**DIRECTIONS FOR THIS TASK:** Please copy out the entries below exactly, beginning with the line that contains "поступки. | | | |" and ending with the line that contains "класс | 4 класс |", and include nothing outside that span.

(Records from a data source)
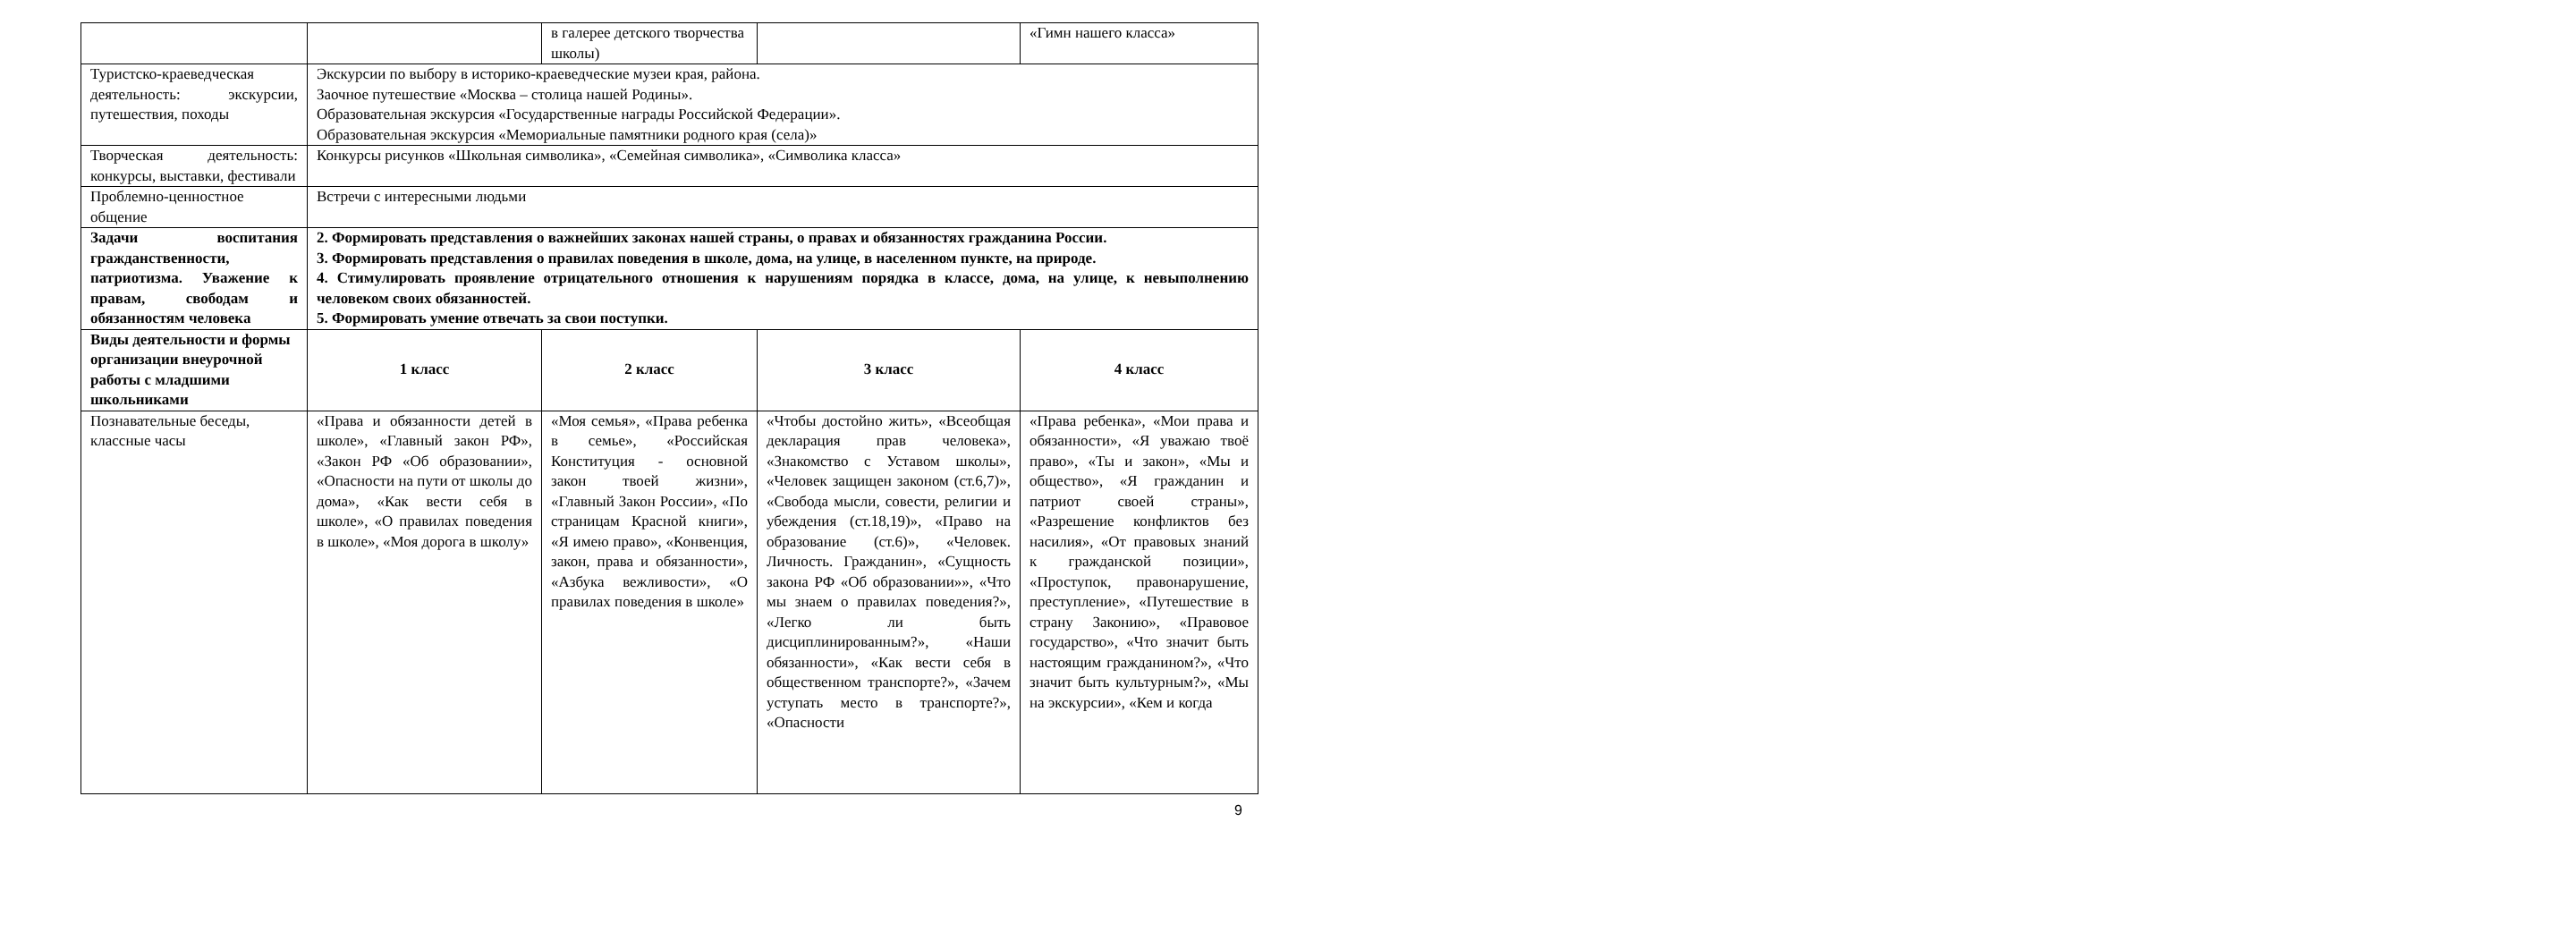| | | в галерее детского творчества школы) | | «Гимн нашего класса» |
| Туристско-краеведческая деятельность: экскурсии, путешествия, походы | Экскурсии по выбору в историко-краеведческие музеи края, района. Заочное путешествие «Москва – столица нашей Родины». Образовательная экскурсия «Государственные награды Российской Федерации». Образовательная экскурсия «Мемориальные памятники родного края (села)» | | | |
| Творческая деятельность: конкурсы, выставки, фестивали | Конкурсы рисунков «Школьная символика», «Семейная символика», «Символика класса» | | | |
| Проблемно-ценностное общение | Встречи с интересными людьми | | | |
| Задачи воспитания гражданственности, патриотизма. Уважение к правам, свободам и обязанностям человека | 2. Формировать представления о важнейших законах нашей страны, о правах и обязанностях гражданина России. 3. Формировать представления о правилах поведения в школе, дома, на улице, в населенном пункте, на природе. 4. Стимулировать проявление отрицательного отношения к нарушениям порядка в классе, дома, на улице, к невыполнению человеком своих обязанностей. 5. Формировать умение отвечать за свои поступки. | | | |
| Виды деятельности и формы организации внеурочной работы с младшими школьниками | 1 класс | 2 класс | 3 класс | 4 класс |
| Познавательные беседы, классные часы | «Права и обязанности детей в школе», «Главный закон РФ», «Закон РФ «Об образовании», «Опасности на пути от школы до дома», «Как вести себя в школе», «О правилах поведения в школе», «Моя дорога в школу» | «Моя семья», «Права ребенка в семье», «Российская Конституция - основной закон твоей жизни», «Главный Закон России», «По страницам Красной книги», «Я имею право», «Конвенция, закон, права и обязанности», «Азбука вежливости», «О правилах поведения в школе» | «Чтобы достойно жить», «Всеобщая декларация прав человека», «Знакомство с Уставом школы», «Человек защищен законом (ст.6,7)», «Свобода мысли, совести, религии и убеждения (ст.18,19)», «Право на образование (ст.6)», «Человек. Личность. Гражданин», «Сущность закона РФ «Об образовании»», «Что мы знаем о правилах поведения?», «Легко ли быть дисциплинированным?», «Наши обязанности», «Как вести себя в общественном транспорте?», «Зачем уступать место в транспорте?», «Опасности | «Права ребенка», «Мои права и обязанности», «Я уважаю твоё право», «Ты и закон», «Мы и общество», «Я гражданин и патриот своей страны», «Разрешение конфликтов без насилия», «От правовых знаний к гражданской позиции», «Проступок, правонарушение, преступление», «Путешествие в страну Законию», «Правовое государство», «Что значит быть настоящим гражданином?», «Что значит быть культурным?», «Мы на экскурсии», «Кем и когда |
9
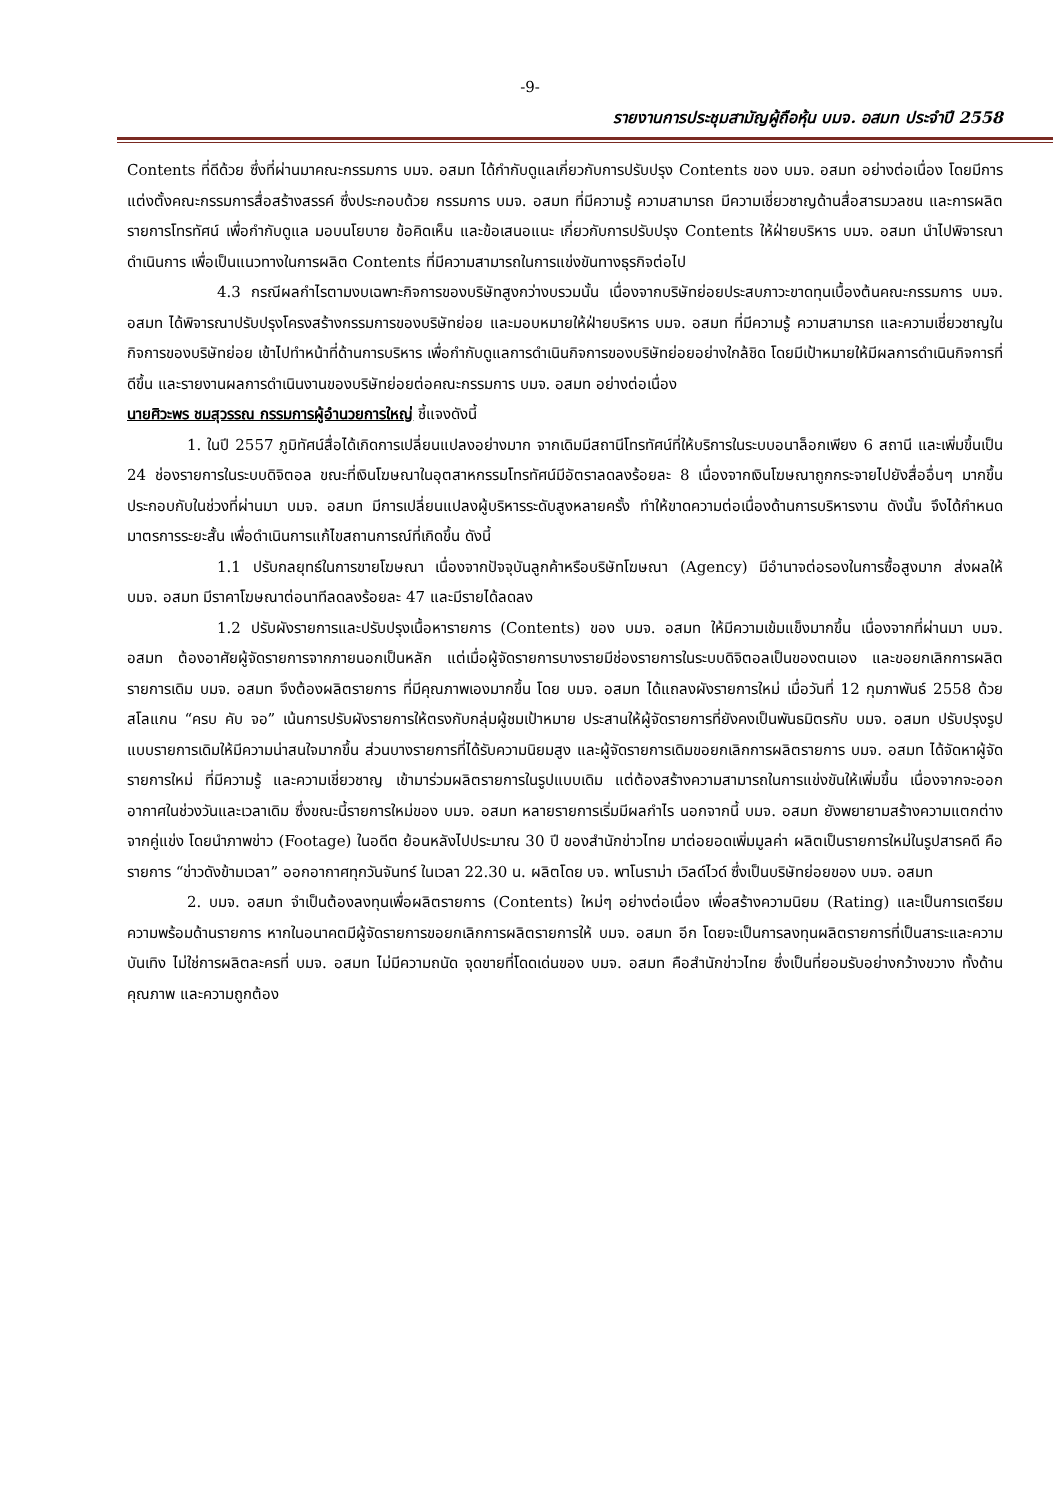-9-
รายงานการประชุมสามัญผู้ถือหุ้น บมจ. อสมท ประจำปี 2558
Contents ที่ดีด้วย ซึ่งที่ผ่านมาคณะกรรมการ บมจ. อสมท ได้กำกับดูแลเกี่ยวกับการปรับปรุง Contents ของ บมจ. อสมท อย่างต่อเนื่อง โดยมีการแต่งตั้งคณะกรรมการสื่อสร้างสรรค์ ซึ่งประกอบด้วย กรรมการ บมจ. อสมท ที่มีความรู้ ความสามารถ มีความเชี่ยวชาญด้านสื่อสารมวลชน และการผลิตรายการโทรทัศน์ เพื่อกำกับดูแล มอบนโยบาย ข้อคิดเห็น และข้อเสนอแนะ เกี่ยวกับการปรับปรุง Contents ให้ฝ่ายบริหาร บมจ. อสมท นำไปพิจารณาดำเนินการ เพื่อเป็นแนวทางในการผลิต Contents ที่มีความสามารถในการแข่งขันทางธุรกิจต่อไป
4.3 กรณีผลกำไรตามงบเฉพาะกิจการของบริษัทสูงกว่างบรวมนั้น เนื่องจากบริษัทย่อยประสบภาวะขาดทุนเบื้องต้นคณะกรรมการ บมจ. อสมท ได้พิจารณาปรับปรุงโครงสร้างกรรมการของบริษัทย่อย และมอบหมายให้ฝ่ายบริหาร บมจ. อสมท ที่มีความรู้ ความสามารถ และความเชี่ยวชาญในกิจการของบริษัทย่อย เข้าไปทำหน้าที่ด้านการบริหาร เพื่อกำกับดูแลการดำเนินกิจการของบริษัทย่อยอย่างใกล้ชิด โดยมีเป้าหมายให้มีผลการดำเนินกิจการที่ดีขึ้น และรายงานผลการดำเนินงานของบริษัทย่อยต่อคณะกรรมการ บมจ. อสมท อย่างต่อเนื่อง
นายศิวะพร ชมสุวรรณ กรรมการผู้อำนวยการใหญ่ ชี้แจงดังนี้
1. ในปี 2557 ภูมิทัศน์สื่อได้เกิดการเปลี่ยนแปลงอย่างมาก จากเดิมมีสถานีโทรทัศน์ที่ให้บริการในระบบอนาล็อกเพียง 6 สถานี และเพิ่มขึ้นเป็น 24 ช่องรายการในระบบดิจิตอล ขณะที่เงินโฆษณาในอุตสาหกรรมโทรทัศน์มีอัตราลดลงร้อยละ 8 เนื่องจากเงินโฆษณาถูกกระจายไปยังสื่ออื่นๆ มากขึ้น ประกอบกับในช่วงที่ผ่านมา บมจ. อสมท มีการเปลี่ยนแปลงผู้บริหารระดับสูงหลายครั้ง ทำให้ขาดความต่อเนื่องด้านการบริหารงาน ดังนั้น จึงได้กำหนดมาตรการระยะสั้น เพื่อดำเนินการแก้ไขสถานการณ์ที่เกิดขึ้น ดังนี้
1.1 ปรับกลยุทธ์ในการขายโฆษณา เนื่องจากปัจจุบันลูกค้าหรือบริษัทโฆษณา (Agency) มีอำนาจต่อรองในการซื้อสูงมาก ส่งผลให้ บมจ. อสมท มีราคาโฆษณาต่อนาทีลดลงร้อยละ 47 และมีรายได้ลดลง
1.2 ปรับผังรายการและปรับปรุงเนื้อหารายการ (Contents) ของ บมจ. อสมท ให้มีความเข้มแข็งมากขึ้น เนื่องจากที่ผ่านมา บมจ. อสมท ต้องอาศัยผู้จัดรายการจากภายนอกเป็นหลัก แต่เมื่อผู้จัดรายการบางรายมีช่องรายการในระบบดิจิตอลเป็นของตนเอง และขอยกเลิกการผลิตรายการเดิม บมจ. อสมท จึงต้องผลิตรายการ ที่มีคุณภาพเองมากขึ้น โดย บมจ. อสมท ได้แถลงผังรายการใหม่ เมื่อวันที่ 12 กุมภาพันธ์ 2558 ด้วยสโลแกน “ครบ คับ จอ” เน้นการปรับผังรายการให้ตรงกับกลุ่มผู้ชมเป้าหมาย ประสานให้ผู้จัดรายการที่ยังคงเป็นพันธมิตรกับ บมจ. อสมท ปรับปรุงรูปแบบรายการเดิมให้มีความน่าสนใจมากขึ้น ส่วนบางรายการที่ได้รับความนิยมสูง และผู้จัดรายการเดิมขอยกเลิกการผลิตรายการ บมจ. อสมท ได้จัดหาผู้จัดรายการใหม่ ที่มีความรู้ และความเชี่ยวชาญ เข้ามาร่วมผลิตรายการในรูปแบบเดิม แต่ต้องสร้างความสามารถในการแข่งขันให้เพิ่มขึ้น เนื่องจากจะออกอากาศในช่วงวันและเวลาเดิม ซึ่งขณะนี้รายการใหม่ของ บมจ. อสมท หลายรายการเริ่มมีผลกำไร นอกจากนี้ บมจ. อสมท ยังพยายามสร้างความแตกต่างจากคู่แข่ง โดยนำภาพข่าว (Footage) ในอดีต ย้อนหลังไปประมาณ 30 ปี ของสำนักข่าวไทย มาต่อยอดเพิ่มมูลค่า ผลิตเป็นรายการใหม่ในรูปสารคดี คือรายการ “ข่าวดังข้ามเวลา” ออกอากาศทุกวันจันทร์ ในเวลา 22.30 น. ผลิตโดย บจ. พาโนราม่า เวิลด์ไวด์ ซึ่งเป็นบริษัทย่อยของ บมจ. อสมท
2. บมจ. อสมท จำเป็นต้องลงทุนเพื่อผลิตรายการ (Contents) ใหม่ๆ อย่างต่อเนื่อง เพื่อสร้างความนิยม (Rating) และเป็นการเตรียมความพร้อมด้านรายการ หากในอนาคตมีผู้จัดรายการขอยกเลิกการผลิตรายการให้ บมจ. อสมท อีก โดยจะเป็นการลงทุนผลิตรายการที่เป็นสาระและความบันเทิง ไม่ใช่การผลิตละครที่ บมจ. อสมท ไม่มีความถนัด จุดขายที่โดดเด่นของ บมจ. อสมท คือสำนักข่าวไทย ซึ่งเป็นที่ยอมรับอย่างกว้างขวาง ทั้งด้านคุณภาพ และความถูกต้อง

**RESPONSE FOR THIS EXERCISE:**
| Задачи воспитания гражданственности, патриотизма. Уважение к правам, свободам и обязанностям человека | 2. Формировать представления о важнейших законах нашей страны, о правах и обязанностях гражданина России. 3. Формировать представления о правилах поведения в школе, дома, на улице, в населенном пункте, на природе. 4. Стимулировать проявление отрицательного отношения к нарушениям порядка в классе, дома, на улице, к невыполнению человеком своих обязанностей. 5. Формировать умение отвечать за свои поступки. | | | |
| Виды деятельности и формы организации внеурочной работы с младшими школьниками | 1 класс | 2 класс | 3 класс | 4 класс |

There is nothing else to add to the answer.